Meanwhile, the sale of chip designer Arm – arguably the most successful technology company Britain has ever produced – in 2016 to Japan’s SoftBank must rank as one of the greatest acts of self-harm ever committed. Rishi Sunak’s failure to convince Arm to choose London over New York to relist its shares when Softbank chose to exit last year, has only served to compound the error – with a market cap of $153bn (£114bn) Arm has tripled in value since the snub.
Meanwhile, a national predilection for selling the crown jewels of commerce and industry is almost a uniquely British affair, driven by a long line of governments who have somehow allowed themselves to be fooled into believing that this represents genuine foreign investment when of course it is nothing of the sort.

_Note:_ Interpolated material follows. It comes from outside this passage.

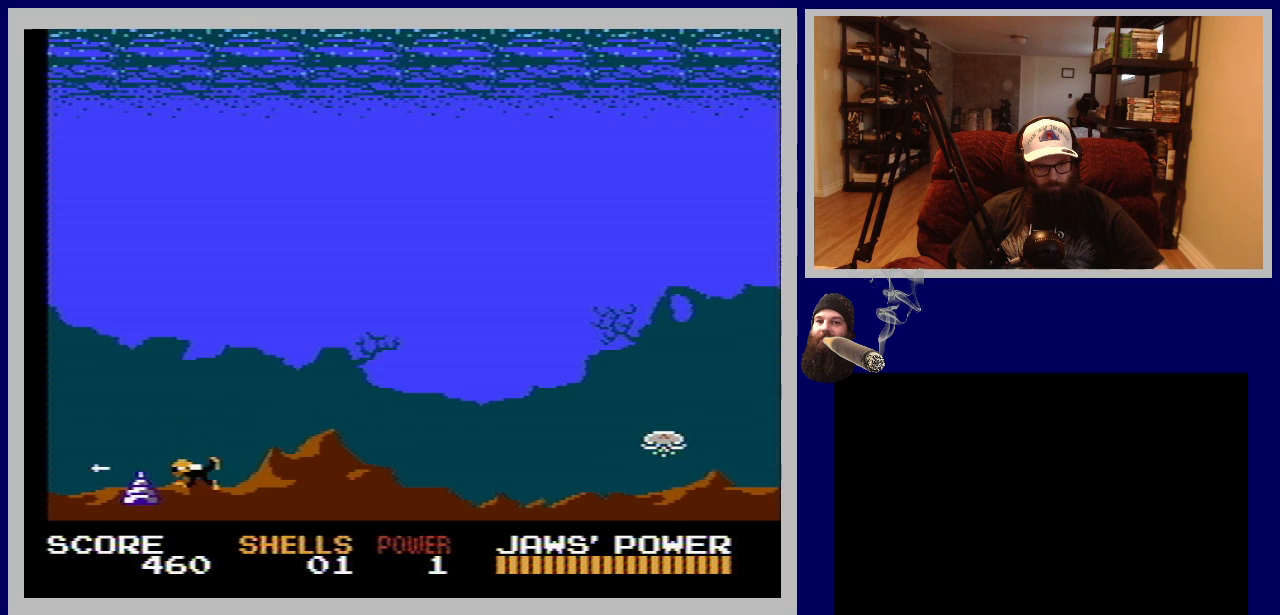
{"buttons": ["DPAD_RIGHT"], "events": [[100, "B", "up"], [200, "B", "down"], [200, "DPAD_LEFT", "up"], [300, "B", "up"], [300, "DPAD_RIGHT", "down"], [400, "B", "down"], [500, "B", "up"]]}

As culpable are the stewards of those companies that cave in to takeover bids at the first opportunity without any attempt to make the case for remaining independent. Why do so few management teams have the confidence to go it alone? Selling out is much easier than standing behind a strategy that has yet to pay off, or worse may be faltering. Under-pressure boards are too quick to point to their fiduciary duties to put any serious proposal to a shareholder vote.
Yet, often the so-called premium being waved in front of investors’ noses is flattered by a share price languishing close to, or at, all-time lows. The weakness of the pound is often conveniently overlooked too.
But what about a responsibility to consider the national interest, or indeed the bigger picture? Often there is greater value to be created in the long-term by maintaining the status quo.
Take Greggs, the humble purveyor of sausage rolls and other baked delights. No doubt it has had numerous suitors, but instead of leaping into the arms of an admirer it has stuck to its guns. As a result investors have been rewarded with a 30-fold share price increase over the last three decades.
High street bellwether Next, fantasy games maker Games Workshop, and heavy machinery supplier Ashtead have delivered similarly eye-popping returns by resisting the temptation of the quick sugar-rush that comes from a takeover.
With similar nurturing, there’s no reason to think that in another 30 years, the same won’t be said of Rightmove.